接着，我们将公司表和行业表进行左连接：我们保留公司表中的所有行，并从行业表添加匹配的列：

firms_ind_left <- firms |>
  left_join(gics_industry, by = join_by(gind))

firms_ind_left |> slice_head(n = 10)

| gvkey <chr> | conm <chr>             | fyear <chr> | gind <dbl> | industry <chr>                                        |
|-------------|------------------------|-------------|------------|-------------------------------------------------------|
| 013312      | BHP GROUP LTD          | 2024        | 151040     | Metals &amp; Mining                                   |
| 210216      | TELSTRA GROUP LIMITED  | 2024        | 501010     | Diversified Telecommunication Services                |
| 223003      | CSL LTD                | 2024        | 352010     | Biotechnology                                         |
| 212650      | TRANSURBAN GROUP       | 2024        | 203050     | Transportation Infrastructure                         |
| 100894      | WOOLWORTHS GROUP LTD   | 2024        | 301010     | Consumer Staples Distribution &amp; Retail (New Name) |
| 212427      | FORTESCUE LTD          | 2024        | 151040     | Metals &amp; Mining                                   |
| 101601      | WESFARMERS LTD         | 2024        | 255030     | Broadline Retail (New Name)                           |
| 226744      | RAMSAY HEALTH CARE LTD | 2024        | 351020     | Health Care Providers &amp; Services                  |
| 220244      | QANTAS AIRWAYS LTD     | 2024        | 203020     | Passenger Airlines (New name)                         |
| 017525      | ORIGIN ENERGY LTD      | 2024        | 551010     | Electric Utilities                                    |

# 查看 firms_ind_left 中，是否哪些公司没有对应的行业代码，或者哪些行业没有对应的公司
firms_ind_left |>
  filter(is.na(gvkey) | is.na(industry))

| gvkey <chr> | conm <chr>         | fyear <chr> | gind <dbl> | industry <chr> |
|-------------|--------------------|-------------|------------|----------------|
| 326703      | L1 LONG SHORT FUND | 2024        | NA         | NA             |

接着，我们将公司表和行业表进行右连接：我们保留行业表中的所有行，并从公司表添加匹配的列：

firms_ind_right  <- firms |>
  right_join(gics_industry, by = join_by(gind))

firms_ind_right |> slice_head(n = 10)

| gvkey <chr> | conm <chr>             | fyear <chr> | gind <dbl> | industry <chr>                                        |
|-------------|------------------------|-------------|------------|-------------------------------------------------------|
| 013312      | BHP GROUP LTD          | 2024        | 151040     | Metals &amp; Mining                                   |
| 210216      | TELSTRA GROUP LIMITED  | 2024        | 501010     | Diversified Telecommunication Services                |
| 223003      | CSL LTD                | 2024        | 352010     | Biotechnology                                         |
| 212650      | TRANSURBAN GROUP       | 2024        | 203050     | Transportation Infrastructure                         |
| 100894      | WOOLWORTHS GROUP LTD   | 2024        | 301010     | Consumer Staples Distribution &amp; Retail (New Name) |
| 212427      | FORTESCUE LTD          | 2024        | 151040     | Metals &amp; Mining                                   |
| 101601      | WESFARMERS LTD         | 2024        | 255030     | Broadline Retail (New Name)                           |
| 226744      | RAMSAY HEALTH CARE LTD | 2024        | 351020     | Health Care Providers &amp; Services                  |
| 220244      | QANTAS AIRWAYS LTD     | 2024        | 203020     | Passenger Airlines (New name)                         |
| 017525      | ORIGIN ENERGY LTD      | 2024        | 551010     | Electric Utilities                                    |

# 查看 firms_ind_right 中，是否哪些公司没有对应的行业代码，或者哪些行业没有对应的公司
firms_ind_right |>
  filter(is.na(gvkey) | is.na(industry))

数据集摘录

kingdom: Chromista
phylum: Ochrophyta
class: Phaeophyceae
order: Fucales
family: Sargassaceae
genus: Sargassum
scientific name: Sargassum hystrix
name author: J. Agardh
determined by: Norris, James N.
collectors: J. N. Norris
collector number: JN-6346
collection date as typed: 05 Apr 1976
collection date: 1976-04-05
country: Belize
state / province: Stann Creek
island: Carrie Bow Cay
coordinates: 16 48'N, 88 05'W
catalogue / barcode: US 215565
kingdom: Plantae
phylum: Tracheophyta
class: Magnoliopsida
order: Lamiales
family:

▶ [练习任务]:
1 - 按照正文的说法，左连接会保留哪张表中的所有行？
2 - 请照原样抄录正文中从“# 查看 firms_ind_left”到“right_join(gics_industry, by = join_by(gind))”的部分。

▶ [参考答案]:
1 - 公司表。

2 -
# 查看 firms_ind_left 中，是否哪些公司没有对应的行业代码，或者哪些行业没有对应的公司
firms_ind_left |>
  filter(is.na(gvkey) | is.na(industry))

| gvkey <chr> | conm <chr>         | fyear <chr> | gind <dbl> | industry <chr> |
|-------------|--------------------|-------------|------------|----------------|
| 326703      | L1 LONG SHORT FUND | 2024        | NA         | NA             |

接着，我们将公司表和行业表进行右连接：我们保留行业表中的所有行，并从公司表添加匹配的列：

firms_ind_right  <- firms |>
  right_join(gics_industry, by = join_by(gind))